__WORK ITEM__
Extract the data exactly, missing nothing.

Start of Block

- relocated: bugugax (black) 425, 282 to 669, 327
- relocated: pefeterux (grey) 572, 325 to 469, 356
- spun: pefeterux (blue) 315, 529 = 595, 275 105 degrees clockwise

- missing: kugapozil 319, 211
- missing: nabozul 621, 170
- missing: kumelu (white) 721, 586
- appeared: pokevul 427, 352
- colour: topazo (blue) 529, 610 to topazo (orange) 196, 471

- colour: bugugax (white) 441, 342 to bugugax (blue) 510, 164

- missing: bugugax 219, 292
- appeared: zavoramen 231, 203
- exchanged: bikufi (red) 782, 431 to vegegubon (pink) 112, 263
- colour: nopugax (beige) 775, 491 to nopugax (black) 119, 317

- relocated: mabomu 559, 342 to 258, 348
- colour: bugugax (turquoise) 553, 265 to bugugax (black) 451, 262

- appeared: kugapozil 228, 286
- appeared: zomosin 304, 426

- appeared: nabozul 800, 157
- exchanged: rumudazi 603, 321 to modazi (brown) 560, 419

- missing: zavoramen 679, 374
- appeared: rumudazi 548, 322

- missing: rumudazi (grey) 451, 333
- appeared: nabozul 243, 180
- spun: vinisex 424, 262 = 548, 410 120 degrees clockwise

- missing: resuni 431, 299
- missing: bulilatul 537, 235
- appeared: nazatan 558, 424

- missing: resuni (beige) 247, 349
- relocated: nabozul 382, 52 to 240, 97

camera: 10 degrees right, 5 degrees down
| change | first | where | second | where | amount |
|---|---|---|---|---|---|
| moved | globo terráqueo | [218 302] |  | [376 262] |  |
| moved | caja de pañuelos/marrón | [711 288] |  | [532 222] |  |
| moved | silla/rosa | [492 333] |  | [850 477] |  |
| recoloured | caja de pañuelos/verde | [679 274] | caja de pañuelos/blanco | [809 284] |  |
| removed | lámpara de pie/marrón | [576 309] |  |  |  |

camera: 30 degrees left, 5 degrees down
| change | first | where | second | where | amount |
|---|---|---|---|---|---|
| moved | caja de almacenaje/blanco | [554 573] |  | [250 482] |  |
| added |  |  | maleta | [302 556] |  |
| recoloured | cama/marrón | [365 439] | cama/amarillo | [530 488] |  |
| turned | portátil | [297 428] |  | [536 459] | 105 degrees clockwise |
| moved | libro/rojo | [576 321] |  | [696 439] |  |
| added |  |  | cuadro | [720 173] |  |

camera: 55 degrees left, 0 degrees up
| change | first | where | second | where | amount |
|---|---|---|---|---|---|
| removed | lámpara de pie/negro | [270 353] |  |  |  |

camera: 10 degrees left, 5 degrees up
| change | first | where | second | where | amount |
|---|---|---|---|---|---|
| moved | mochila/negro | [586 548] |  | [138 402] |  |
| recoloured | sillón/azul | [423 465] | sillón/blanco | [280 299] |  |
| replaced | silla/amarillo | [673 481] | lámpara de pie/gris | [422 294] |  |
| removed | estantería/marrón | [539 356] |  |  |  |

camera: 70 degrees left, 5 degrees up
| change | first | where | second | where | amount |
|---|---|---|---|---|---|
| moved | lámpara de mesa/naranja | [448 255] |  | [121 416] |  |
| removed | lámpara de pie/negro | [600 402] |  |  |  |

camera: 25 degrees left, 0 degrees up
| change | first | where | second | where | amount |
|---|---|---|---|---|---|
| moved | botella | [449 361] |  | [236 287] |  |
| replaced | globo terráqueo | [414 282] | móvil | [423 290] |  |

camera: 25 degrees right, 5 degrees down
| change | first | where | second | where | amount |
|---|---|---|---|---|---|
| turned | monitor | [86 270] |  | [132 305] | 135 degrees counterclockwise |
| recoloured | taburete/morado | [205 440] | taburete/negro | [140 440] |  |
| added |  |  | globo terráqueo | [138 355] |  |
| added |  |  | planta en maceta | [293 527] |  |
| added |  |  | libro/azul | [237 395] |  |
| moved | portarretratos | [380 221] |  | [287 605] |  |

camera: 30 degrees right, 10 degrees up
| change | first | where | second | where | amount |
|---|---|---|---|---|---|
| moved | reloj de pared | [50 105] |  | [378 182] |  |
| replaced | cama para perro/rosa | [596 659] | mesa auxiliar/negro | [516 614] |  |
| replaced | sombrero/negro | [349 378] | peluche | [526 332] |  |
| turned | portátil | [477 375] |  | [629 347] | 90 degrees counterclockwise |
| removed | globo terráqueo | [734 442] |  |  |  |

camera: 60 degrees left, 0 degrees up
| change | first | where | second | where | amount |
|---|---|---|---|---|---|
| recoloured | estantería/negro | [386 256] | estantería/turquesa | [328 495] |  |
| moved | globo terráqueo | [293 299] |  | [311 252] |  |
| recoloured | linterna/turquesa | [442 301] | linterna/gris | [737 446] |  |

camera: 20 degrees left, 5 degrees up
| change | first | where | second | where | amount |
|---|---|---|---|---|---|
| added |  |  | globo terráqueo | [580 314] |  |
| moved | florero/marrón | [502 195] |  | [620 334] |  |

End of Block

__TASK ANSWER__
- relocated: bugugax (black) 425, 282 to 669, 327
- relocated: pefeterux (grey) 572, 325 to 469, 356
- spun: pefeterux (blue) 315, 529 = 595, 275 105 degrees clockwise

- missing: kugapozil 319, 211
- missing: nabozul 621, 170
- missing: kumelu (white) 721, 586
- appeared: pokevul 427, 352
- colour: topazo (blue) 529, 610 to topazo (orange) 196, 471

- colour: bugugax (white) 441, 342 to bugugax (blue) 510, 164

- missing: bugugax 219, 292
- appeared: zavoramen 231, 203
- exchanged: bikufi (red) 782, 431 to vegegubon (pink) 112, 263
- colour: nopugax (beige) 775, 491 to nopugax (black) 119, 317

- relocated: mabomu 559, 342 to 258, 348
- colour: bugugax (turquoise) 553, 265 to bugugax (black) 451, 262

- appeared: kugapozil 228, 286
- appeared: zomosin 304, 426

- appeared: nabozul 800, 157
- exchanged: rumudazi 603, 321 to modazi (brown) 560, 419

- missing: zavoramen 679, 374
- appeared: rumudazi 548, 322

- missing: rumudazi (grey) 451, 333
- appeared: nabozul 243, 180
- spun: vinisex 424, 262 = 548, 410 120 degrees clockwise

- missing: resuni 431, 299
- missing: bulilatul 537, 235
- appeared: nazatan 558, 424

- missing: resuni (beige) 247, 349
- relocated: nabozul 382, 52 to 240, 97

camera: 10 degrees right, 5 degrees down
| change | first | where | second | where | amount |
|---|---|---|---|---|---|
| moved | globo terráqueo | [218 302] |  | [376 262] |  |
| moved | caja de pañuelos/marrón | [711 288] |  | [532 222] |  |
| moved | silla/rosa | [492 333] |  | [850 477] |  |
| recoloured | caja de pañuelos/verde | [679 274] | caja de pañuelos/blanco | [809 284] |  |
| removed | lámpara de pie/marrón | [576 309] |  |  |  |

camera: 30 degrees left, 5 degrees down
| change | first | where | second | where | amount |
|---|---|---|---|---|---|
| moved | caja de almacenaje/blanco | [554 573] |  | [250 482] |  |
| added |  |  | maleta | [302 556] |  |
| recoloured | cama/marrón | [365 439] | cama/amarillo | [530 488] |  |
| turned | portátil | [297 428] |  | [536 459] | 105 degrees clockwise |
| moved | libro/rojo | [576 321] |  | [696 439] |  |
| added |  |  | cuadro | [720 173] |  |

camera: 55 degrees left, 0 degrees up
| change | first | where | second | where | amount |
|---|---|---|---|---|---|
| removed | lámpara de pie/negro | [270 353] |  |  |  |

camera: 10 degrees left, 5 degrees up
| change | first | where | second | where | amount |
|---|---|---|---|---|---|
| moved | mochila/negro | [586 548] |  | [138 402] |  |
| recoloured | sillón/azul | [423 465] | sillón/blanco | [280 299] |  |
| replaced | silla/amarillo | [673 481] | lámpara de pie/gris | [422 294] |  |
| removed | estantería/marrón | [539 356] |  |  |  |

camera: 70 degrees left, 5 degrees up
| change | first | where | second | where | amount |
|---|---|---|---|---|---|
| moved | lámpara de mesa/naranja | [448 255] |  | [121 416] |  |
| removed | lámpara de pie/negro | [600 402] |  |  |  |

camera: 25 degrees left, 0 degrees up
| change | first | where | second | where | amount |
|---|---|---|---|---|---|
| moved | botella | [449 361] |  | [236 287] |  |
| replaced | globo terráqueo | [414 282] | móvil | [423 290] |  |

camera: 25 degrees right, 5 degrees down
| change | first | where | second | where | amount |
|---|---|---|---|---|---|
| turned | monitor | [86 270] |  | [132 305] | 135 degrees counterclockwise |
| recoloured | taburete/morado | [205 440] | taburete/negro | [140 440] |  |
| added |  |  | globo terráqueo | [138 355] |  |
| added |  |  | planta en maceta | [293 527] |  |
| added |  |  | libro/azul | [237 395] |  |
| moved | portarretratos | [380 221] |  | [287 605] |  |

camera: 30 degrees right, 10 degrees up
| change | first | where | second | where | amount |
|---|---|---|---|---|---|
| moved | reloj de pared | [50 105] |  | [378 182] |  |
| replaced | cama para perro/rosa | [596 659] | mesa auxiliar/negro | [516 614] |  |
| replaced | sombrero/negro | [349 378] | peluche | [526 332] |  |
| turned | portátil | [477 375] |  | [629 347] | 90 degrees counterclockwise |
| removed | globo terráqueo | [734 442] |  |  |  |

camera: 60 degrees left, 0 degrees up
| change | first | where | second | where | amount |
|---|---|---|---|---|---|
| recoloured | estantería/negro | [386 256] | estantería/turquesa | [328 495] |  |
| moved | globo terráqueo | [293 299] |  | [311 252] |  |
| recoloured | linterna/turquesa | [442 301] | linterna/gris | [737 446] |  |

camera: 20 degrees left, 5 degrees up
| change | first | where | second | where | amount |
|---|---|---|---|---|---|
| added |  |  | globo terráqueo | [580 314] |  |
| moved | florero/marrón | [502 195] |  | [620 334] |  |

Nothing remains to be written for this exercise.